Chapter Four: Abandoning Pride

 
 
 
Who that is wise about worldly existence
Would be arrogant, thinking “I” and “mine”?
For all things belong equally
To all embodied beings. [4.76]
 
Society’s servant, paid with a sixth part,
Why are you so arrogant?
Your becoming the agent of actions
Depends on being placed in control. [4.77]
 
When those in his care receive their due,
They think of their master as the giver.
When the master gives what is to be given,
He thinks with conceit, “I am the giver.” [4.78]
 
That which you wrongly regard,
Others [consider] a source of suffering.
Living by working for others,
What causes you pleasure? [4.79]
 
When a ruler seems to be the protector
Of his people, as well as protected,
Why be proud because of the one?
Why not be free from pride because of the other? [4.80]
 
Those is each caste prefer their own work;
Thus a living is hard to find.
If you become non-virtuous
Good rebirths will be scarce for you. [4.81]
 
Those who act at others’ insistence
Are called fools on this earth.
There is no one else at all
So dependent on others as you. [4.82]
 
Claiming that ”protection depends on me,”
You take payment from the people,
But if you perform ill deeds,
Who is equally merciless? [4.83]
 
If people who do ill deeds
Should not be treated with mercy,
All ordinary childish people
Would also not need to be protected. [4.84]
 
There is nothing that will not serve
As a reason for happiness.
Reason such as scriptural statements.
Will not destroy demerit. [4.85]
 
If giving proper protection is
A ruler’s religious practice,
Why would the toil of artisans too
Not be religious practice? [4.86]
 
This example shows the ruler on whom
The people rely as reprehensible.
The excellent see attachment to existence
As mother of all those in the world. [4.87]
 
The sensible do not acquire kingship.
Since fools have no compassion,
These merciless rulers of men,
Although protectors, are irreligious. [4.88]
 
Sages’ activities are not all
[Actions] that the wise perform,
For there are inferior,
Mediocre and superior ones. [4.89]
 
Virtuous rulers of the past
Protected the people like their children.
Through the practices of this time of strife.

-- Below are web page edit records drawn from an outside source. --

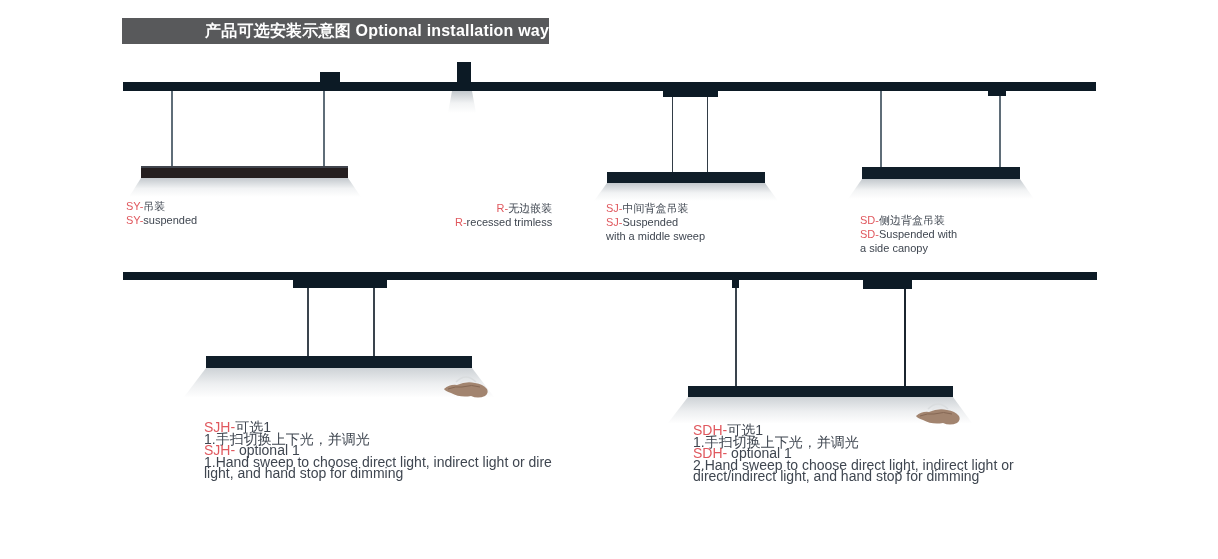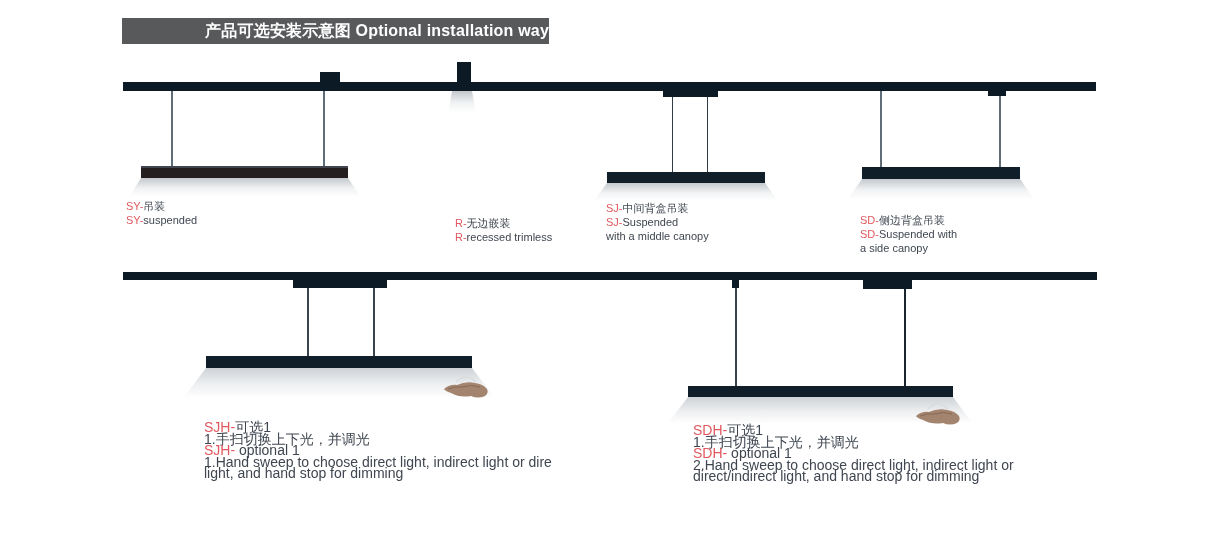--- a/index.html
+++ b/index.html
@@ -48,34 +48,34 @@
   <div class="wire" style="left:323px; top:91px; height:76px;"></div>
   <div class="fixture-sy" style="left:141px; top:166px; width:207px; height:12px;"></div>
   <div class="beam" style="left:127px; top:178px; width:236px; height:19px; clip-path:polygon(14px 0, 221px 0, 234px 19px, 2px 19px);"></div>
   <div class="lbl" style="left:126px; top:199px;">
     <div><span class="red">SY-</span><span>吊装</span></div>
     <div><span class="red">SY-</span><span>suspended</span></div>
   </div>
 
   <div class="navy" style="left:457px; top:62px; width:14px; height:21px;"></div>
   <div class="beam" style="left:446px; top:91px; width:32px; height:22px; clip-path:polygon(6px 0, 26px 0, 30px 22px, 2px 22px);"></div>
-  <div class="lbl" style="left:455px; top:216px;">
+  <div class="lbl" style="left:455px; top:201px;text-align:right;">
     <div><span class="red">R-</span><span>无边嵌装</span></div>
     <div><span class="red">R-</span><span>recessed trimless</span></div>
   </div>
 
   <div class="navy" style="left:663px; top:91px; width:55px; height:6px;"></div>
   <div class="wire-thin" style="left:672px; top:97px; height:75px;"></div>
   <div class="wire-thin" style="left:707px; top:97px; height:75px;"></div>
   <div class="fixture" style="left:607px; top:172px; width:158px; height:11px;"></div>
   <div class="beam" style="left:594px; top:183px; width:184px; height:18px; clip-path:polygon(13px 0, 171px 0, 184px 18px, 0 18px);"></div>
   <div class="lbl" style="left:606px; top:201px;">
     <div><span class="red">SJ-</span><span>中间背盒吊装</span></div>
     <div><span class="red">SJ-</span><span>Suspended</span></div>
-    <div>with a middle canopy</div>
+    <div>with a middle sweep</div>
   </div>
 
   <div class="navy" style="left:988px; top:91px; width:18px; height:5px;"></div>
   <div class="wire" style="left:880px; top:91px; height:76px;"></div>
   <div class="wire" style="left:999px; top:96px; height:71px;"></div>
   <div class="fixture" style="left:862px; top:167px; width:158px; height:12px;"></div>
   <div class="beam" style="left:848px; top:179px; width:186px; height:20px; clip-path:polygon(14px 0, 172px 0, 186px 20px, 0 20px);"></div>
   <div class="lbl" style="left:860px; top:201px;margin-top:12px;">
     <div><span class="red">SD-</span><span>侧边背盒吊装</span></div>
     <div><span class="red">SD-</span><span>Suspended with</span></div>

It is now like a waste without wildlife. [4.90]
 
If a king who seizes the occasion
To harm is not doing wrong,
Then others, too, such as thieves
Have not done so in the first place. [4.91]
 
If giving all one has for liquor
And so on is not an offering,
Why consider it an offering
To give oneself in battle? [4.92]
 
You, the king, guardian of the people,
Have no guardian yourself.
Since your guardianship does not
Release you, who would be happy? [4.93]
 
Though a king is famous after his death
It will bring no benefit.
Do you, being worthless, and those who
Cook dogs do not have notoriety? [4.94]
 
When all power and wealth
Are produced by merit,
It cannot be said that this one
Will not be a basis for power and wealth. [4.95]
 
In the world caste is determined
With regard to the main means of livelihood
Thus there is no division among
All sentient beings by way of caste. [4.96]
 
Since it was very long ago
And women’s minds are fickle,
There is no one from the caste
Known as the royal caste. [4.97]
 
If even one of common caste
Through his work could become royal caste,
One might wonder why even a commoner
Should not become Brahmin through his work. [4.98]
 
A king's ill deeds cannot be
Distributed like his wealth.
What wise person ever destroys
Their future for another’s sake? [4.99]
 
Pride caused by power and wealth
Does not remain in the hearts of the wise,
Once one has looked at others
With equal or superior power. [4.100]
 
 
SUMMARIZING STANZA
 
Thinking about the impermanence and uncleanness
of the body.
Understand the faults of attachment to it.
Make effort to achieve unsurpassable enlightenment
And give up pride in both “I” and “mine”.
 
 
This concludes the fourth chapter of the Four Hundred Stanzas on the Yogic Deeds, showing the means to abandon conceptions of self.